In 1997, when fewer than a quarter of Americans were online, telecom giant MCI released a TV commercial that captured the cyber-optimism of the time. Over a montage of diverse faces, a chorus of voices declared: “There is no race. There are no genders. There is no age. There are no infirmities. There are only minds. Utopia? No, the Internet.”
No ad executive would dare pitch such a concept today, unless she hoped to get laughed out of the room. If you still believe the Internet is a utopia, I recommend you read the comments section of an article about immigration. Instead, cyber-optimism largely has given way to serial hand-wringing by those who denounce various digital technologies: selfies epitomize the narcissism of millennials; Tinder marks the end of dating and romance; Yik Yak is destroying college campuses, and so on.
So, is the Internet friend or foe? Before answering this question, I think it is important to recognize that the Internet is not the first technology to illicit extreme and often contradictory responses from the public. In The Phaedrus, Socrates dismissed writing, arguing it was merely a “semblance of truth” that would encourage forgetfulness. More recently, Julian Hawthorne romanticized the telephone’s impact in a 1893 sci-fi story that imagined a future inhabited by global citizens “almost as closely united as the members of a family.” The truth is, once a technology becomes part of our daily routines, the “friend or foe” question largely disappears.

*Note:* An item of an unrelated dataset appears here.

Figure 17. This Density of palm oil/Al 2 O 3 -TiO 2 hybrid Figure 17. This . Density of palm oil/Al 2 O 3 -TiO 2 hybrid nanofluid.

Your opinion on the Internet also depends on how you understand the relationship between technology and society. Some believe new technologies are powerful forces that dictate social, cultural and political relations. These “technological determinists” focus on the technology itself, questioning whether it produces positive or negative outcomes in society. Others believe people use technologies in ways that suit existing goals and interests. These “social constructionists” think about new technologies as tools that can be seized, adapted, and appropriated by the public.
While there is plenty of middle ground between these two perspectives, this dichotomy draws attention to a key question in the study of new technologies. Who has the most power: technology or people?
This question, and how it has been answered throughout history and around the world, will be central to an upcoming WorldCanvass discussion, featuring University of Iowa faculty from Communication Studies, Journalism & Mass Communication, and Computer Science. The program, “Encountering New Technology,” will be held February 9 at 5 p.m. at Iowa City’s non-profit cinema arts organization FilmScene on 118 East College Street. The program is free and open to the public. Audience members are invited to enjoy a social hour from 4 to 5 p.m. preceding the show.
I encourage you to attend the program and think about how you encounter new technologies: as friend or foe, tool or totalizer. As someone who teaches courses on digital media, I frequently get asked the “friend or foe” question about the latest app or social media phenomenon. I am more of a social constructionist than a technological determinist, so my response mirrors the famous quip about enemies: We have met social media, and it is us.